KEY POINTS:
PARIS - The drive from La Courneuve to the 17th arrondissement of Paris takes eight minutes. In those eight minutes, you travel a thousand light-years.
In both places yesterday, polling stations had been set up in primary schools. In both places, the voters chose from piles of slips of paper pre-printed with the 12 candidates' names.
In both places, the electors retired behind the same kind of flimsy, grey curtains in the same kind of portable voting booths. They placed the name of their chosen candidate in the same sky-blue envelopes, marked "Republique Francaise".
After that, the resemblance ended.
France is one "indivisible" republic, according to its constitution. La Courneuve and the wealthy quartiers of Paris are divided by the visible barrier of the Boulevard Peripherique and by less visible barriers of wealth, suspicion, fear, race - and politics.
La Courneuve is, by reputation, one of the toughest, poorest and most inflammable of the multiracial suburbs that surround Paris.
Polling station number 9 had been set up in the Langevin-Wallon primary school.
All around were shabby, peeling tower blocks, built in the 1970s. At intervals there were islands of prim, suburban houses, built in the 1950s, in the style of miniature chateaux.
Almost everyone I spoke to - maybe 20 people of a multiplicity of races - told me they had voted for Segolene Royal. There was one vote each for Nicolas Sarkozy, Francois Bayrou and Jean-Marie Le Pen.
By mid-morning, there was a long, patient queue - women in Islamic headscarves, men in skull-caps, young men in baseball hats, prim, middle-aged white couples - to place votes in the official urn.
One of the polling station workers said he had "never seen such a high turn-out in La Courneuve".
Official figures showed a 10 per cent increase in voting by midday across the country and still higher in the Paris suburbs.
Many of the Royal supporters in La Courneuve were not really Royal supporters. They preferred more radical left-wing candidates. They said they had decided, sometimes just before voting, to vote Royal, "to form a bloc" against Sarkozy or Le Pen.
Georgette, 64, from the French West Indies, said that, "in her heart", she preferred the anti-globalist Jose Bove. "I had to vote for Sego to stop Sarkozy, who would set this place alight."

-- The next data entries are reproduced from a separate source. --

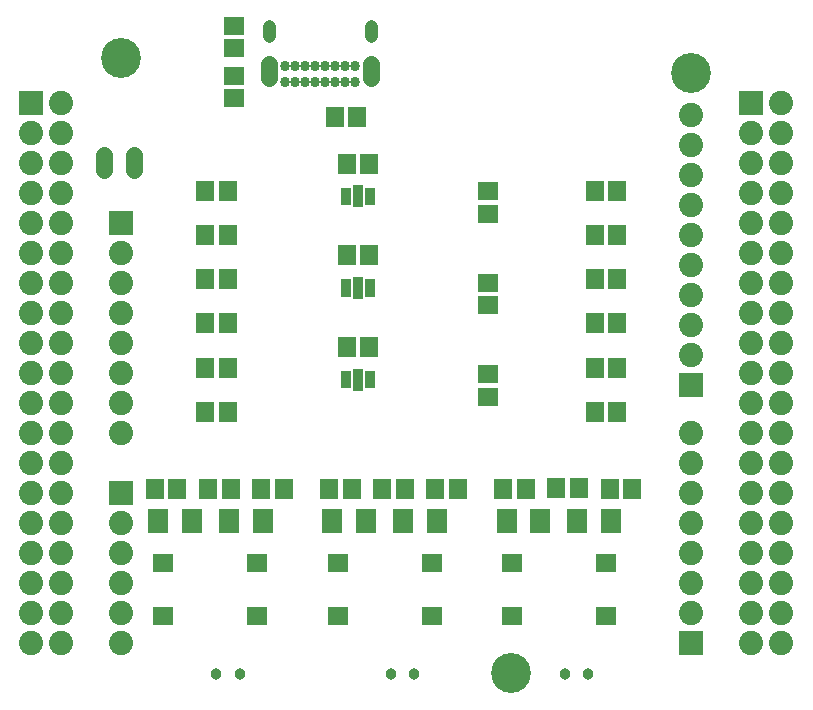
<source format=gts>
G04 EAGLE Gerber RS-274X export*
G75*
%MOMM*%
%FSLAX34Y34*%
%LPD*%
%INSoldermask Top*%
%IPPOS*%
%AMOC8*
5,1,8,0,0,1.08239X$1,22.5*%
G01*
%ADD10R,1.503200X1.703200*%
%ADD11C,0.963200*%
%ADD12R,1.703200X1.503200*%
%ADD13C,1.479200*%
%ADD14R,1.803200X2.006200*%
%ADD15R,2.053200X2.053200*%
%ADD16C,2.053200*%
%ADD17C,3.378200*%
%ADD18C,0.863200*%
%ADD19C,1.403200*%
%ADD20C,1.063200*%
%ADD21R,1.753200X1.503200*%
%ADD22R,0.863900X0.523200*%
%ADD23R,0.853200X1.853200*%


D10*
X300500Y380000D03*
X319500Y380000D03*
D11*
X337500Y26000D03*
X357500Y26000D03*
D12*
X205000Y555500D03*
X205000Y574500D03*
D10*
X300500Y457500D03*
X319500Y457500D03*
X300500Y302500D03*
X319500Y302500D03*
D12*
X420000Y279500D03*
X420000Y260500D03*
X420000Y357000D03*
X420000Y338000D03*
X420000Y434500D03*
X420000Y415500D03*
D11*
X190000Y26000D03*
X210000Y26000D03*
X485000Y26000D03*
X505000Y26000D03*
D13*
X120700Y452620D02*
X120700Y465380D01*
X95300Y465380D02*
X95300Y452620D01*
D14*
X140780Y155000D03*
X169220Y155000D03*
X288280Y155000D03*
X316720Y155000D03*
X435780Y155000D03*
X464220Y155000D03*
X229220Y155000D03*
X200780Y155000D03*
X376720Y155000D03*
X348280Y155000D03*
X524220Y155000D03*
X495780Y155000D03*
D15*
X109700Y178800D03*
D16*
X109700Y153400D03*
X109700Y128000D03*
X109700Y102600D03*
X109700Y77200D03*
X109700Y51800D03*
D15*
X109700Y407400D03*
D16*
X109700Y382000D03*
X109700Y356600D03*
X109700Y331200D03*
X109700Y305800D03*
X109700Y280400D03*
X109700Y255000D03*
X109700Y229600D03*
D15*
X33500Y509000D03*
D16*
X58900Y509000D03*
X33500Y483600D03*
X58900Y483600D03*
X33500Y458200D03*
X58900Y458200D03*
X33500Y432800D03*
X58900Y432800D03*
X33500Y407400D03*
X58900Y407400D03*
X33500Y382000D03*
X58900Y382000D03*
X33500Y356600D03*
X58900Y356600D03*
X33500Y331200D03*
X58900Y331200D03*
X33500Y305800D03*
X58900Y305800D03*
X33500Y280400D03*
X58900Y280400D03*
X33500Y255000D03*
X58900Y255000D03*
X33500Y229600D03*
X58900Y229600D03*
X33500Y204200D03*
X58900Y204200D03*
X33500Y178800D03*
X58900Y178800D03*
X33500Y153400D03*
X58900Y153400D03*
X33500Y128000D03*
X58900Y128000D03*
X33500Y102600D03*
X58900Y102600D03*
X33500Y77200D03*
X58900Y77200D03*
X33500Y51800D03*
X58900Y51800D03*
D15*
X592300Y270240D03*
D16*
X592300Y295640D03*
X592300Y321040D03*
X592300Y346440D03*
X592300Y371840D03*
X592300Y397240D03*
X592300Y422640D03*
X592300Y448040D03*
X592300Y473440D03*
X592300Y498840D03*
X592300Y102600D03*
X592300Y128000D03*
X592300Y153400D03*
X592300Y178800D03*
X592300Y204200D03*
X592300Y229600D03*
D15*
X592300Y51800D03*
D16*
X592300Y77200D03*
D15*
X643100Y508750D03*
D16*
X668500Y508750D03*
X643100Y483350D03*
X668500Y483350D03*
X643100Y457950D03*
X668500Y457950D03*
X643100Y432550D03*
X668500Y432550D03*
X643100Y407150D03*
X668500Y407150D03*
X643100Y381750D03*
X668500Y381750D03*
X643100Y356350D03*
X668500Y356350D03*
X643100Y330950D03*
X668500Y330950D03*
X643100Y305550D03*
X668500Y305550D03*
X643100Y280150D03*
X668500Y280150D03*
X643100Y254750D03*
X668500Y254750D03*
X643100Y229350D03*
X668500Y229350D03*
X643100Y203950D03*
X668500Y203950D03*
X643100Y178550D03*
X668500Y178550D03*
X643100Y153150D03*
X668500Y153150D03*
X643100Y127750D03*
X668500Y127750D03*
X643100Y102350D03*
X668500Y102350D03*
X643100Y76950D03*
X668500Y76950D03*
X643100Y51550D03*
X668500Y51550D03*
D17*
X592300Y534400D03*
X109700Y547100D03*
X439900Y26400D03*
D12*
X205000Y513000D03*
X205000Y532000D03*
D10*
X510500Y247500D03*
X529500Y247500D03*
X510500Y360000D03*
X529500Y360000D03*
X510500Y322500D03*
X529500Y322500D03*
X510500Y435000D03*
X529500Y435000D03*
X510500Y397500D03*
X529500Y397500D03*
X349500Y182500D03*
X330500Y182500D03*
X452000Y182500D03*
X433000Y182500D03*
X497000Y183000D03*
X478000Y183000D03*
X228000Y182500D03*
X247000Y182500D03*
X375500Y182500D03*
X394500Y182500D03*
X309500Y497500D03*
X290500Y497500D03*
X523000Y182500D03*
X542000Y182500D03*
X199500Y285000D03*
X180500Y285000D03*
X199500Y360000D03*
X180500Y360000D03*
X199500Y435000D03*
X180500Y435000D03*
X180500Y247500D03*
X199500Y247500D03*
X180500Y322500D03*
X199500Y322500D03*
X180500Y397500D03*
X199500Y397500D03*
X157000Y182500D03*
X138000Y182500D03*
X202000Y182500D03*
X183000Y182500D03*
X304500Y182500D03*
X285500Y182500D03*
X510500Y285000D03*
X529500Y285000D03*
D18*
X307250Y526750D03*
X298750Y526750D03*
X290250Y526750D03*
X281750Y526750D03*
X273250Y526750D03*
X264750Y526750D03*
X256250Y526750D03*
X247750Y526750D03*
X307250Y540250D03*
X298750Y540250D03*
X290250Y540250D03*
X281750Y540250D03*
X273250Y540250D03*
X264750Y540250D03*
X256250Y540250D03*
X247750Y540250D03*
D19*
X320750Y542550D02*
X320750Y530550D01*
X234250Y530550D02*
X234250Y542550D01*
D20*
X320750Y566050D02*
X320750Y574650D01*
X234250Y574650D02*
X234250Y566050D01*
D21*
X145250Y120000D03*
X145250Y75000D03*
X224750Y120000D03*
X224750Y75000D03*
X292750Y120000D03*
X292750Y75000D03*
X372250Y120000D03*
X372250Y75000D03*
X440250Y120000D03*
X440250Y75000D03*
X519750Y120000D03*
X519750Y75000D03*
D22*
X320256Y270000D03*
X320256Y275000D03*
X320256Y280000D03*
X299744Y280000D03*
X299744Y275000D03*
X299744Y270000D03*
D23*
X310000Y275000D03*
D22*
X320256Y347500D03*
X320256Y352500D03*
X320256Y357500D03*
X299744Y357500D03*
X299744Y352500D03*
X299744Y347500D03*
D23*
X310000Y352500D03*
D22*
X320256Y425000D03*
X320256Y430000D03*
X320256Y435000D03*
X299744Y435000D03*
X299744Y430000D03*
X299744Y425000D03*
D23*
X310000Y430000D03*
M02*

</source>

One of the few dissenting voices in the pro-Sego parade was Marie, 70, a jovial woman with grey hair, who resembled everyone's favourite aunt.
Whom did she vote for? "Le Pen. Because there are too many foreigners around here. We are no longer at home, the French, I mean."
Polling station number 48 in the 17th arrondissement of Paris was in a primary school, five minutes' walk from the Champs Elysees and the Etoile. The surrounding streets are crammed with early 20th century, art nouveau apartment blocks where the rents go as high as €3300 ($6000) a month, nearly three times the minimum French monthly wage.
Every person I spoke to here had voted for Sarkozy.
Some were previously Le Pen supporters. Some, "scared" of what a President Sarkozy might bring, had been tempted by the Bayrou centrist option. All said they had decided in the end to vote Sarkozy.
Not one had been remotely tempted to vote Royal, even one middle-aged woman who said she had voted for Socialist candidates in the past.
In the end it was a tale of two cities and two countries. At least two.